Researchers found early administration of the hormone did not help patient recovery from severe brain injury. The double-blind trial was stopped early because the effects researchers hoped to see were not exhibited and other side effects were seen.

Many of the progesterone patients experienced phlebitis, inflammation of the leg or arm veins, and thrombophlebitis, inflammation of veins caused by blood clots; more so than the placebo group.

The majority of the patients were men and the most frequent mechanism of injury was a motor vehicle accident.

Research published earlier this year revealed men may take longer to recover after experiencing traumatic brain injury.

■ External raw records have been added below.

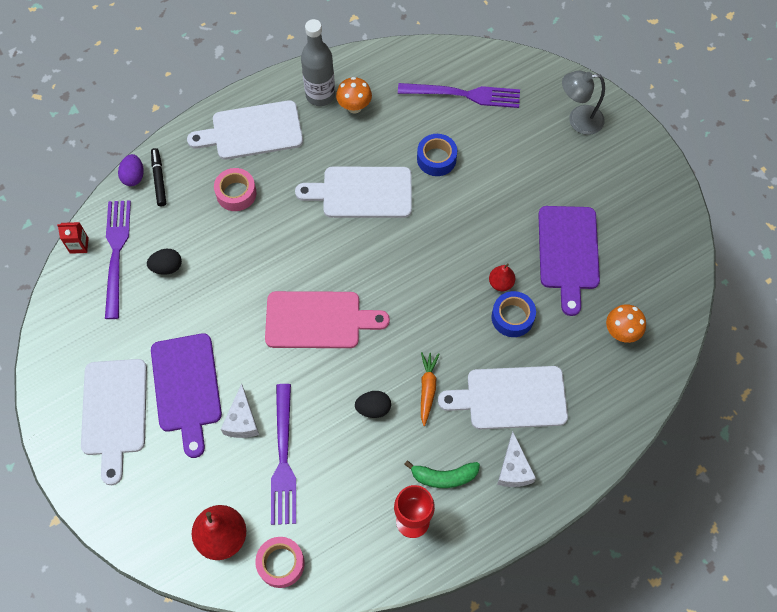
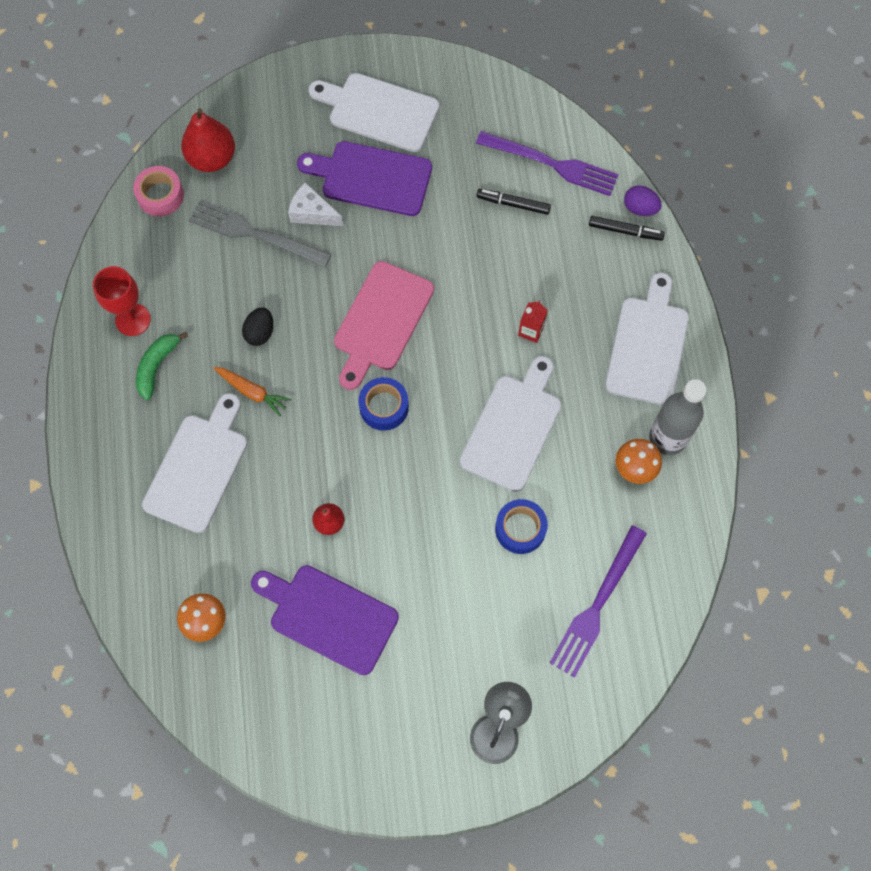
camera: 115 degrees right, 5 degrees up
red carton [57,222,89,254] -> red carton moved to [518,300,548,343]
black egg [147,249,182,275] -> black marker [476,189,551,215]
pink tape [214,168,257,211] -> none
purple fork [271,384,296,525] -> grey fork [189,200,332,267]
blue tape [492,291,536,337] -> blue tape moved to [358,377,409,431]
white cheese [497,432,536,487] -> none

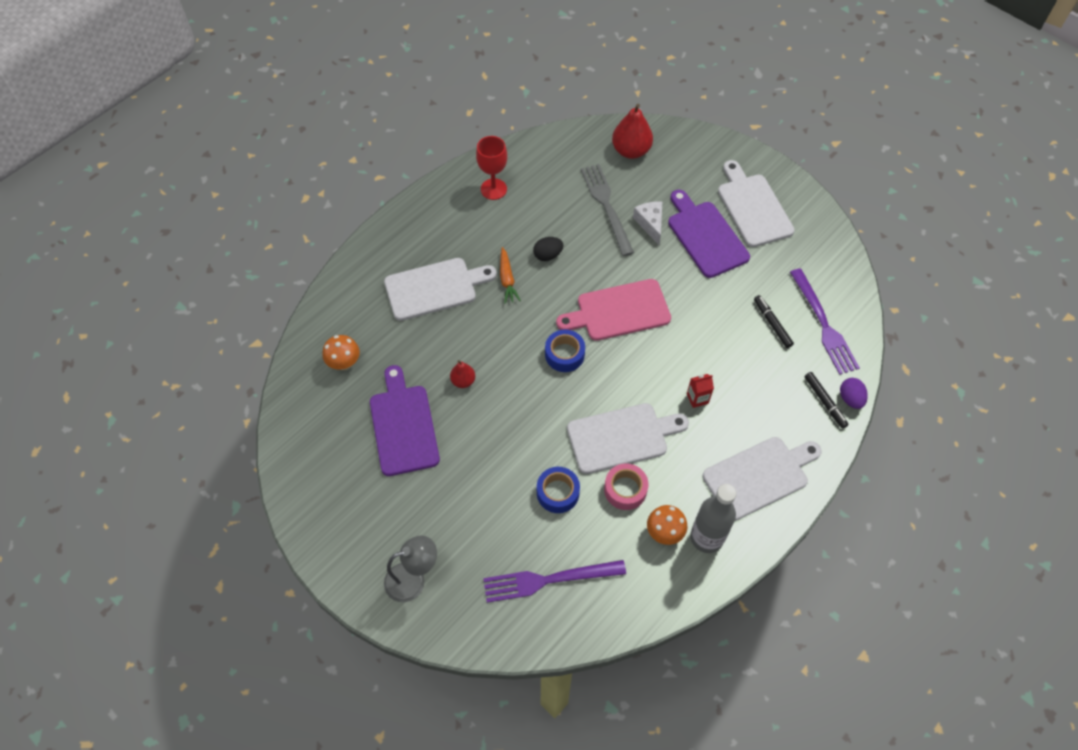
camera: 50 degrees right, 10 degrees down
pink tape [133,166,184,216] -> pink tape moved to [604,463,648,510]
green banana [136,332,188,400] -> none

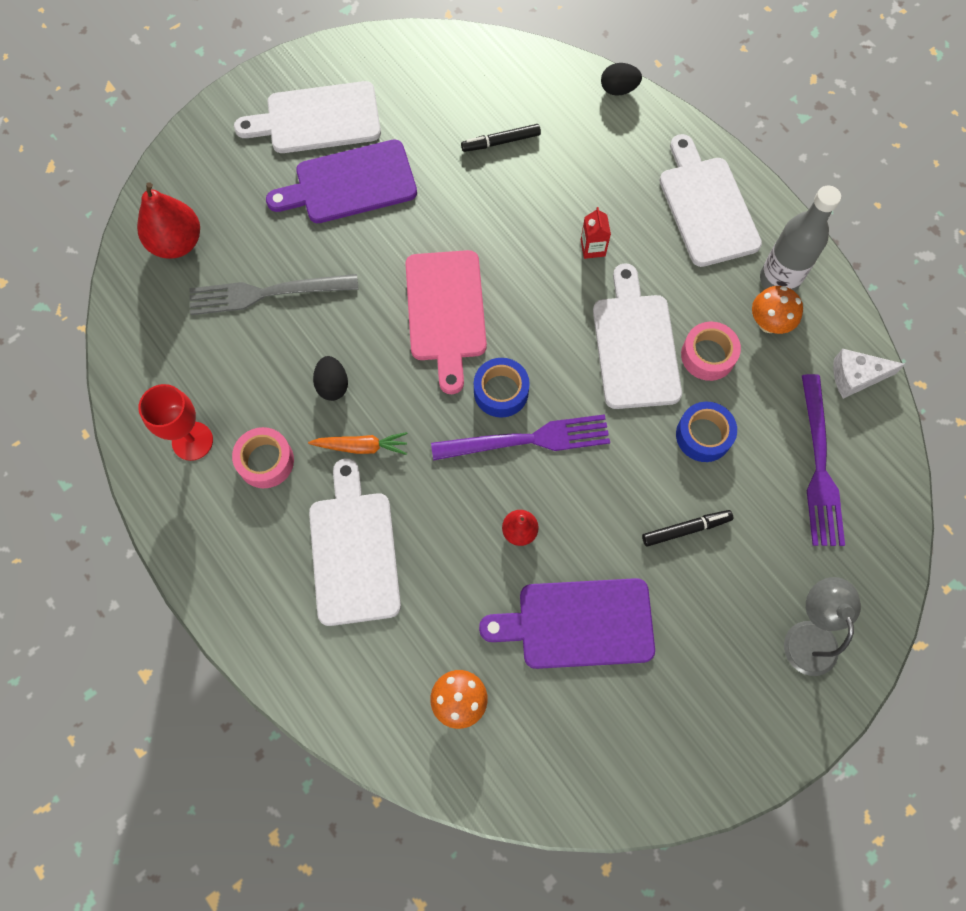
camera: 80 degrees left, 10 degrees up
white cheese [633,201,662,245] -> white cheese moved to [833,349,906,399]
purple fork [790,268,860,375] -> purple fork moved to [431,414,610,461]
black marker [804,372,849,429] -> black marker moved to [642,510,733,547]
purple egg [840,378,868,409] -> black egg [601,63,642,96]
none -> pink tape [232,427,294,488]

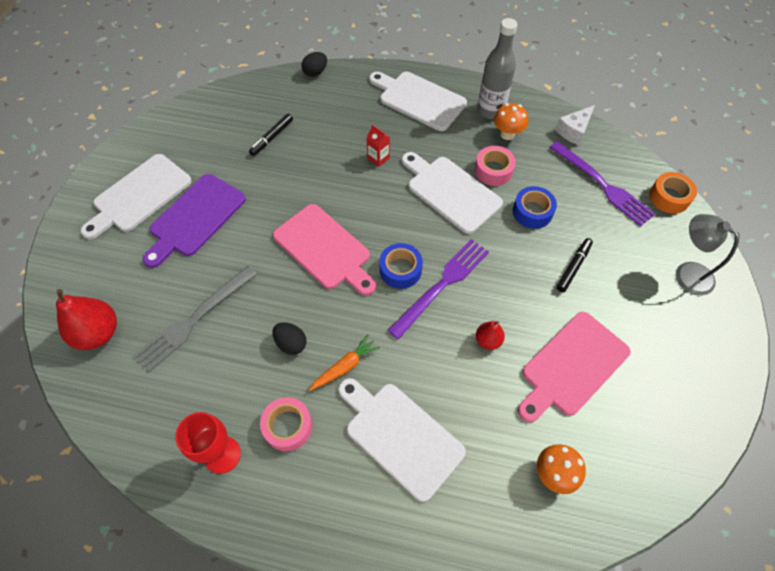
camera: 40 degrees left, 10 degrees down
purple cutting board [479,578,655,669] -> pink cutting board [518,312,630,422]
none -> orange tape [649,172,697,214]

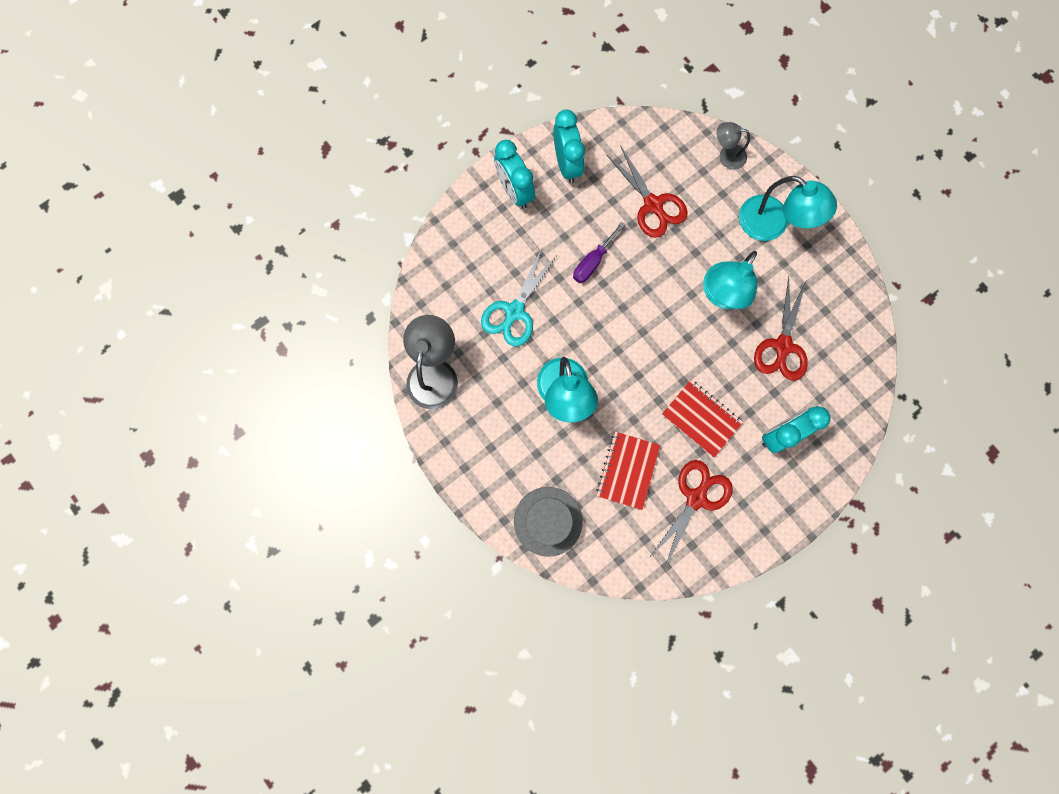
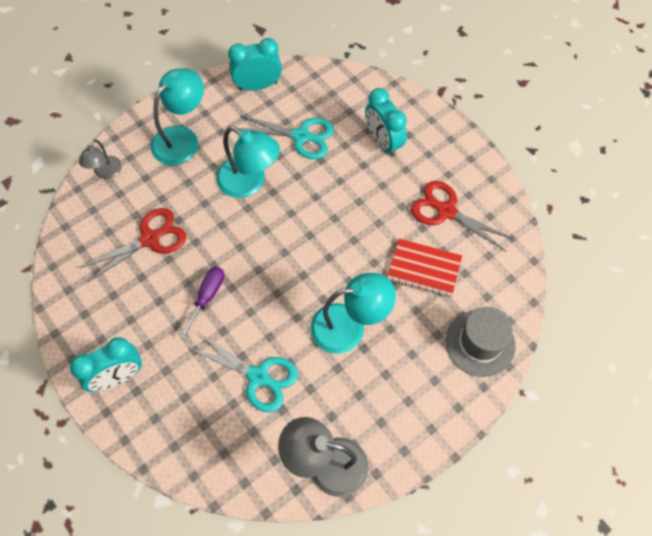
camera: 90 degrees left, 15 degrees down
turquoise clock [553,109,585,183] -> turquoise clock moved to [228,38,282,91]
purple screwdriver [573,222,625,283] -> purple screwdriver turned 105 degrees counterclockwise [180,267,224,339]
red notebook [662,380,743,457] -> none
red scissors [754,276,808,381] -> turquoise scissors [238,114,334,159]

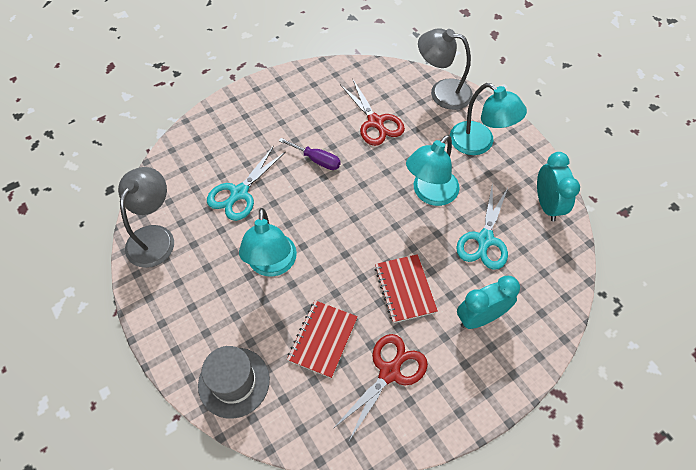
camera: 95 degrees right, 5 degrees down
turquoise clock [70,337,142,392] -> none
grey lamp [79,139,122,179] -> grey lamp [418,28,473,110], size x1.75
none -> red notebook [375,254,438,323]

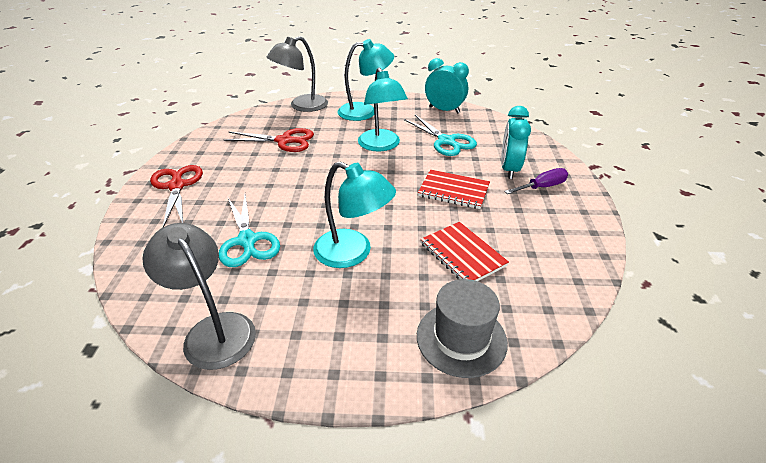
camera: 55 degrees left, 20 degrees down
purple screwdriver [279,138,341,170] -> purple screwdriver moved to [504,168,568,194]
red scissors [334,334,428,441] -> red scissors moved to [150,165,203,227]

The findings indicated men averaged one month longer to recover after brain injury compared to women.

In both studies, patients were categorized as severe, moderate-to-severe, or moderate acute traumatic brain injuries based on the Glasgow Coma Scale.

Larger Study, Same Results

The second multinational placebo-controlled clinical trial, also examined the early administration of progesterone to patients who experienced traumatic brain injury.

The progesterone or placebo was administered to nearly 1,200 patients within eight hours of injury and continued for 120 hours. Patients ranged in ages from 16 years to 70 years with a Glasgow score of 8 or less and had at least one reactive pupil.

The study revealed progesterone was not effective as a treatment for traumatic brain injury. The proportion of patients with a favorable outcome in the progesterone group was 50.4 percent, in the placebo group 50.5 percent, virtually identical.

Researchers hoped mortality rates would drop in the progesterone group considering the findings of a study that revealed survivors of TBI may be three times more likely to face premature death. Yet, mortality rates were similar in both placebo and progesterone groups.

Both studies concluded that there was no difference between the group given progesterone and the group given a placebo.